(Collected data entries)
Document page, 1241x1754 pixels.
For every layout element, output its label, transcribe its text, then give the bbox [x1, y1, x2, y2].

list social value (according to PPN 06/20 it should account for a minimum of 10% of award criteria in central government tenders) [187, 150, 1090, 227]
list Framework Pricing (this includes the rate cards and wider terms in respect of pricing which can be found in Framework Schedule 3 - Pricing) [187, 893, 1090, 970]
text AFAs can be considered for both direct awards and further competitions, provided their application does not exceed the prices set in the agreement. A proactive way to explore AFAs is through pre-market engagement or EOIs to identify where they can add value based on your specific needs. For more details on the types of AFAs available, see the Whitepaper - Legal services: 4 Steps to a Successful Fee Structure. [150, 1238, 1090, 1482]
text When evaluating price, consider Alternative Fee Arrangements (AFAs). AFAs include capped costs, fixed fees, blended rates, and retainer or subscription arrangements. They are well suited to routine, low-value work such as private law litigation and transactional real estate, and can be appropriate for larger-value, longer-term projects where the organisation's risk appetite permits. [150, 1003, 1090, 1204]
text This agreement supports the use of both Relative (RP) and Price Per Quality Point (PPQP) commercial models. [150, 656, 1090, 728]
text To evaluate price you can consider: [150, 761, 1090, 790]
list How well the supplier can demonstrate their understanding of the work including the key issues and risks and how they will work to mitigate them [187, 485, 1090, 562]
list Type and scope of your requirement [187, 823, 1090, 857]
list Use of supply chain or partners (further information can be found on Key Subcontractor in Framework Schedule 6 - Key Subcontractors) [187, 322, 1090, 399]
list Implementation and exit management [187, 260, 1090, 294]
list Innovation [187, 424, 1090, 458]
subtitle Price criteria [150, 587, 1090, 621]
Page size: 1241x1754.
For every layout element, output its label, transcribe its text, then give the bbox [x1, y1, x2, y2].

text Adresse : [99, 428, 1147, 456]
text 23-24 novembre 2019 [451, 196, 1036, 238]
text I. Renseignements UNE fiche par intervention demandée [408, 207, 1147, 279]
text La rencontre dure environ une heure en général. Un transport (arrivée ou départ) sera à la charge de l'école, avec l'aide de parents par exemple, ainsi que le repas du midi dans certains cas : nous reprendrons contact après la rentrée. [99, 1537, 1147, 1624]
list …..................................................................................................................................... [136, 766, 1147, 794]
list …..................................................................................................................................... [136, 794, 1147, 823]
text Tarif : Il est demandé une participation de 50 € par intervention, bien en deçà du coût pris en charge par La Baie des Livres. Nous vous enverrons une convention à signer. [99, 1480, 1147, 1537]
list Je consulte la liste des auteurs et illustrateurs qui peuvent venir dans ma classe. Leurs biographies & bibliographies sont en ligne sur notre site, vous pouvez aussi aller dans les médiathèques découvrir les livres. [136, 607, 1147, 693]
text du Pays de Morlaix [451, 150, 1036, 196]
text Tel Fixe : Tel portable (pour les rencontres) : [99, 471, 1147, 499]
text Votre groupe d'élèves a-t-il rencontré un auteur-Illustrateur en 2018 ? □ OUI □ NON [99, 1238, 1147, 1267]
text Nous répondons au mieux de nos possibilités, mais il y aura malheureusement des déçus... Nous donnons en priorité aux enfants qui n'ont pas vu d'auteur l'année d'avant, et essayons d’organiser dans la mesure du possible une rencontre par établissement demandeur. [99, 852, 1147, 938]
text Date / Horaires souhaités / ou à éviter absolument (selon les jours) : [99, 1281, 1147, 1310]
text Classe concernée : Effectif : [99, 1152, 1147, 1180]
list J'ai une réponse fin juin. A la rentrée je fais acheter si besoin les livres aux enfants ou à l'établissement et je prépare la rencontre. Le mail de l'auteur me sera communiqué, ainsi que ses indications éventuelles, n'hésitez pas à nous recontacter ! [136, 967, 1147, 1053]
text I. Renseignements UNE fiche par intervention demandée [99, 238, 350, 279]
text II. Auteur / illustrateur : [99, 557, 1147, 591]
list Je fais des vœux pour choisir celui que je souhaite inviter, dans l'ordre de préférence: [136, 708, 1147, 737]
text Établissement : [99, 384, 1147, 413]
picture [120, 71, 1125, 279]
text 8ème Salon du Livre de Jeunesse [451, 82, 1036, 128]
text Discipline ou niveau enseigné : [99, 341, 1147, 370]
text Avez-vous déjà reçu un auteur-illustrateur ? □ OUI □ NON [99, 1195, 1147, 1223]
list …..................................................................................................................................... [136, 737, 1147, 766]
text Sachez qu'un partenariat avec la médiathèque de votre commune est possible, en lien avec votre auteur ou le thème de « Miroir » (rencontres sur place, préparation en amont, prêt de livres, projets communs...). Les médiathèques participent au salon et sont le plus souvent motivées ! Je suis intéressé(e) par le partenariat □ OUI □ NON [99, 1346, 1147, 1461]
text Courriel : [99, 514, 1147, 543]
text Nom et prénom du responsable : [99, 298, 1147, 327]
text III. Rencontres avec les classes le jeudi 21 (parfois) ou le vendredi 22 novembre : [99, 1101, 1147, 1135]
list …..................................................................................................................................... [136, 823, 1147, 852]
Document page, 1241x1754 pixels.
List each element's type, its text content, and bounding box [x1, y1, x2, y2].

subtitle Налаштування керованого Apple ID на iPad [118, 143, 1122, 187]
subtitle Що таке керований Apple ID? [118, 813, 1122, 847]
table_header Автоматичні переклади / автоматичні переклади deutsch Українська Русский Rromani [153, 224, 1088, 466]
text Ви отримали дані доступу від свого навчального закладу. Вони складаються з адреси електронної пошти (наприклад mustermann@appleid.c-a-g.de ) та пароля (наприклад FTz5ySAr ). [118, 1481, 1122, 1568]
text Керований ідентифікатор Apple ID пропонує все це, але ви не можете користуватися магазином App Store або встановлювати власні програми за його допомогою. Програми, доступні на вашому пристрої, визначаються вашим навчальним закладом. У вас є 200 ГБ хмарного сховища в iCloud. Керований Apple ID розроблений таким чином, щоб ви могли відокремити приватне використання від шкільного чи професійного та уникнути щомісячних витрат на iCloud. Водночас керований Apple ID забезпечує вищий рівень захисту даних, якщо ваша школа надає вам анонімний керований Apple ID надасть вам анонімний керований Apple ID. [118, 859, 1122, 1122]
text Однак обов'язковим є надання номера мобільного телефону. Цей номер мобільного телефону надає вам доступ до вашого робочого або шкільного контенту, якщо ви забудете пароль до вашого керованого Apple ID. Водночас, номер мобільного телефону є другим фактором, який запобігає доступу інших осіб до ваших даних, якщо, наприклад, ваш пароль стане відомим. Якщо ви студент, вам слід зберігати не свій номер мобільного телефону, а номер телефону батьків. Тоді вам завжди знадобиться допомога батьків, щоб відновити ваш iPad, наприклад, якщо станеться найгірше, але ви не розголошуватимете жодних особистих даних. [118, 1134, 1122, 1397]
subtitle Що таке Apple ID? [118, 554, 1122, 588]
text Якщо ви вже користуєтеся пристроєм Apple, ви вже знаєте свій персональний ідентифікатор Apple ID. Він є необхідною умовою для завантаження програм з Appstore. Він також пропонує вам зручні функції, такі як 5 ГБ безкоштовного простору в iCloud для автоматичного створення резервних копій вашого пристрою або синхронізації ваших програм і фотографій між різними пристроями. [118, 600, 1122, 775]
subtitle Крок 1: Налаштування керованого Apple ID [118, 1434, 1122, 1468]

- _PROMPT_: Could you copy out the lines of the records unchanged, starting with the line that contains "text Adresse : [99, 428, 1147, 456]" and going on through the line that contains "text II. Auteur", including both of those lines?

- _REPLY TO THE EXERCISE_:
text Adresse : [99, 428, 1147, 456]
text 23-24 novembre 2019 [451, 196, 1036, 238]
text I. Renseignements UNE fiche par intervention demandée [408, 207, 1147, 279]
text La rencontre dure environ une heure en général. Un transport (arrivée ou départ) sera à la charge de l'école, avec l'aide de parents par exemple, ainsi que le repas du midi dans certains cas : nous reprendrons contact après la rentrée. [99, 1537, 1147, 1624]
list …..................................................................................................................................... [136, 766, 1147, 794]
list …..................................................................................................................................... [136, 794, 1147, 823]
text Tarif : Il est demandé une participation de 50 € par intervention, bien en deçà du coût pris en charge par La Baie des Livres. Nous vous enverrons une convention à signer. [99, 1480, 1147, 1537]
list Je consulte la liste des auteurs et illustrateurs qui peuvent venir dans ma classe. Leurs biographies & bibliographies sont en ligne sur notre site, vous pouvez aussi aller dans les médiathèques découvrir les livres. [136, 607, 1147, 693]
text du Pays de Morlaix [451, 150, 1036, 196]
text Tel Fixe : Tel portable (pour les rencontres) : [99, 471, 1147, 499]
text Votre groupe d'élèves a-t-il rencontré un auteur-Illustrateur en 2018 ? □ OUI □ NON [99, 1238, 1147, 1267]
text Nous répondons au mieux de nos possibilités, mais il y aura malheureusement des déçus... Nous donnons en priorité aux enfants qui n'ont pas vu d'auteur l'année d'avant, et essayons d’organiser dans la mesure du possible une rencontre par établissement demandeur. [99, 852, 1147, 938]
text Date / Horaires souhaités / ou à éviter absolument (selon les jours) : [99, 1281, 1147, 1310]
text Classe concernée : Effectif : [99, 1152, 1147, 1180]
list J'ai une réponse fin juin. A la rentrée je fais acheter si besoin les livres aux enfants ou à l'établissement et je prépare la rencontre. Le mail de l'auteur me sera communiqué, ainsi que ses indications éventuelles, n'hésitez pas à nous recontacter ! [136, 967, 1147, 1053]
text I. Renseignements UNE fiche par intervention demandée [99, 238, 350, 279]
text II. Auteur / illustrateur : [99, 557, 1147, 591]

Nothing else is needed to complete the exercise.